> [TEXTO EXTRAÍDO]:
....
O pântano em folhas de papel

Na vida cometem-se erros. Por vezes, mesmo quando não se quer admitir, arrependemo-nos. E eu aqui estou a arrepender-me de vários «erros» cometidos em curto espaço de tempo. O primeiro «erro»: ter olhado no dia 30 de Setembro passado para o boletim hidrológico semanal do Ministério do Ambiente de Espanha e ter reparado que o caudal do Guadiana em Badajoz estava a zero. E, não satisfeito com este meu «erro», ainda fui olhar para as afluências à albufeira de Alqueva, constante no site do Instituto da Água, e ter reparado em muitos dias sem chegada de água.

Mas, pior ainda, nesta sucessão de «erros», o maior foi propor à Direcção do Diário de Notícias a publicação de um artigo, baseando-me em dados documentais e nos meus conhecimentos técnicos em hidráulica e hidrologia. Não imaginava em que «pântano» me ia meter.
....
> [DADOS DISPONÍVEIS]:
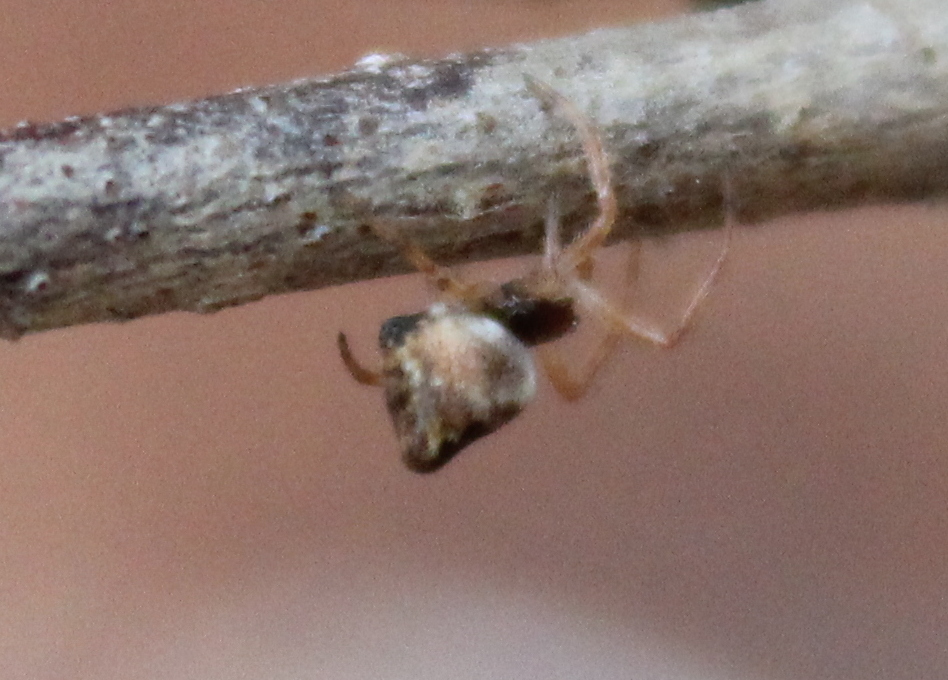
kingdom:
....
> [DESAFIOS]:
a: No texto sobre o caudal do Guadiana, que valor tinha o caudal do rio em Badajoz no boletim hidrológico semanal consultado?
b: Extrai do texto sobre o caudal do Guadiana o trecho que vai de "O pântano em" a "chegada de água.", sem qualquer alteração.

> [RESPOSTAS AOS EXERCÍCIOS]:
a: Estava a zero.

b:
O pântano em folhas de papel

Na vida cometem-se erros. Por vezes, mesmo quando não se quer admitir, arrependemo-nos. E eu aqui estou a arrepender-me de vários «erros» cometidos em curto espaço de tempo. O primeiro «erro»: ter olhado no dia 30 de Setembro passado para o boletim hidrológico semanal do Ministério do Ambiente de Espanha e ter reparado que o caudal do Guadiana em Badajoz estava a zero. E, não satisfeito com este meu «erro», ainda fui olhar para as afluências à albufeira de Alqueva, constante no site do Instituto da Água, e ter reparado em muitos dias sem chegada de água.